I assume the bridge was originally made so crudely for the sole purpose of getting vehicles to the house and that was all the materials that were on hand and it worked, for a while. However, if I remember correctly, the oil deliveryman was leery of the bridge and didn't want to cross it, but someone convinced him to do it. Oil deliveries had been made many times before, so they knew it could be done. However, someone may not have taken into consideration how much oil was in each truck. Anyway the driver eventually was convinced. (Never doubt your instincts, people!) and he drove over the bridge. The picture tells the rest of the story.
Because the planks were placed on top of huge beams that connected the two banks of the stream. A loud noise was made every time you drove over the planks. This was a clue to us that we had company coming! This proved very handy when the Still was in operation.
The Still? You ask. Oh, I haven't told the story of how the biggest barn on the property was used as a distillery for, yes, you guessed it -- Moonshine! The Giuliano Family purchased the property and then rented it out to a group from NYC. These folks built a huge vat in the barn and had pipes running all through the property to run off the mash and operate the Still. In 1950, it was raided, the men arrested and the Still shut down. Click on the title above for the newspaper article. The story goes that a pilot working for the NYC Reservoir was patrolling the area for the security purposes when he noticed the roof on the barn had no snow on it. They sent officers to investigate and jackpot!

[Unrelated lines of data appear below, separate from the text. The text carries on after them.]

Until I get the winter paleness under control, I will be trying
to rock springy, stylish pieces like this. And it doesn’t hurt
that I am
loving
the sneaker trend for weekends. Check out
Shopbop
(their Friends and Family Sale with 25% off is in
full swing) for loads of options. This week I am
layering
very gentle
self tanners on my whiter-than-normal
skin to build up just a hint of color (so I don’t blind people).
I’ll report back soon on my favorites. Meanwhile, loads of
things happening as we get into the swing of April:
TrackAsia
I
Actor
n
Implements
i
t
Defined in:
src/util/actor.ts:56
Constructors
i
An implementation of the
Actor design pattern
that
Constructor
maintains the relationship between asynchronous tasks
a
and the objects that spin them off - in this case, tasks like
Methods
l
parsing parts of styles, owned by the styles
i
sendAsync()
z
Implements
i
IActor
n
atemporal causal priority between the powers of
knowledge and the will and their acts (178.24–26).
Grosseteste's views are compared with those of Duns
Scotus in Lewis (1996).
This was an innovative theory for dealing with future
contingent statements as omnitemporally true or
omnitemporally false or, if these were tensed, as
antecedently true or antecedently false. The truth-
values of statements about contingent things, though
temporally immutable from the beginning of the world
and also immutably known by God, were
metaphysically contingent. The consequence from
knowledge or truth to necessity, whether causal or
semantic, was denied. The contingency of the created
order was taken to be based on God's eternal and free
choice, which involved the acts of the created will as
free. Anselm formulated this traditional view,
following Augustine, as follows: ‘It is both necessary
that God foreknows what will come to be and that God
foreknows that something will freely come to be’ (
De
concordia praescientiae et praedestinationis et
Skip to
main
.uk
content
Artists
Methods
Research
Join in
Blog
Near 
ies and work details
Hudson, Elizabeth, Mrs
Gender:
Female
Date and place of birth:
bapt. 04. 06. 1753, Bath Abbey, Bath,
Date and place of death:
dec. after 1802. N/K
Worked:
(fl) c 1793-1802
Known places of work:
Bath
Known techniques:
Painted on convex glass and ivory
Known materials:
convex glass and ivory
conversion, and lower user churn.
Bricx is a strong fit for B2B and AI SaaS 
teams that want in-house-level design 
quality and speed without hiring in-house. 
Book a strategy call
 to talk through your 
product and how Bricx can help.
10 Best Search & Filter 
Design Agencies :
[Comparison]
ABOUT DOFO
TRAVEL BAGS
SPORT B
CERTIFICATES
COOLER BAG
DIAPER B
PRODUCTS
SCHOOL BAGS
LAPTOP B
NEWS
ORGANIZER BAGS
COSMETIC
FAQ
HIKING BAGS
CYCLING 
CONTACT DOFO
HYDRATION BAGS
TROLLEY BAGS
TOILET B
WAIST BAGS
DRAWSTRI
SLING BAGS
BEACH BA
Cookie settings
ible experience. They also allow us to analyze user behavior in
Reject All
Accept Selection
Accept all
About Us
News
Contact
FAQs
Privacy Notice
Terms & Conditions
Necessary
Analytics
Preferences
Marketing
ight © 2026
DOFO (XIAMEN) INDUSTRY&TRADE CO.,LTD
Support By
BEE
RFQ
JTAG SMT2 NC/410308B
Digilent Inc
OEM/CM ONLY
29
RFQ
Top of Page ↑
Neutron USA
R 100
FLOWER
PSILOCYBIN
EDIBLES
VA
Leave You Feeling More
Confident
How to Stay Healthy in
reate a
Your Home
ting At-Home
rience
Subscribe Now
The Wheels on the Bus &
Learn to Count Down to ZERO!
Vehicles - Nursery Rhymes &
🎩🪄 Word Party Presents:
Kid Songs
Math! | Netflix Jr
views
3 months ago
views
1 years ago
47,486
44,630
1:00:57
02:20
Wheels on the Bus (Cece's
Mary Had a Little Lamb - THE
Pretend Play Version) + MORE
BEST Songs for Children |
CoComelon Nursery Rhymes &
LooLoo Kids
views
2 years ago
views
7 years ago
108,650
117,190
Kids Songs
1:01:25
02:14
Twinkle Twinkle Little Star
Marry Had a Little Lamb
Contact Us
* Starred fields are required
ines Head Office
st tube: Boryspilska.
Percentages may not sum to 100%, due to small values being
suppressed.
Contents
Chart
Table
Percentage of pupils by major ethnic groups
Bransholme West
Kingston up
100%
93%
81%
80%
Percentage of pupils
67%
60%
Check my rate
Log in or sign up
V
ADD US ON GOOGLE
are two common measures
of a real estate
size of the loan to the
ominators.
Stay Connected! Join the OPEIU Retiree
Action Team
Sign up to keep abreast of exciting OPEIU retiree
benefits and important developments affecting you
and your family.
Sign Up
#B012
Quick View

It made for a very exciting history of the house. In the house itself was a trap door to the basement. As kids Rick and I used to dream up stories of how the trap door was used. Once I learned of a second attic in the house, I used to wondered if there was hidden treasure up there. I also wondered if money was hidden in the ground somewhere on the property. Years later when I would put in gardens in various parts of the yard I would come across the pipes that were buried in the ground, but no treasures.
Across the creek I discovered an area where old bottles were dumped. It was fascinating finding all those bottles and wondering what they had held and who put them there. (Makes one wonder what future generations will think of all the garbage and appliances we have in land fills.)
Relatives of the Giuliano's still live in the area and shared a few more details of the Still with me. Thank you Florence! As stated above, I will share more on later blogs.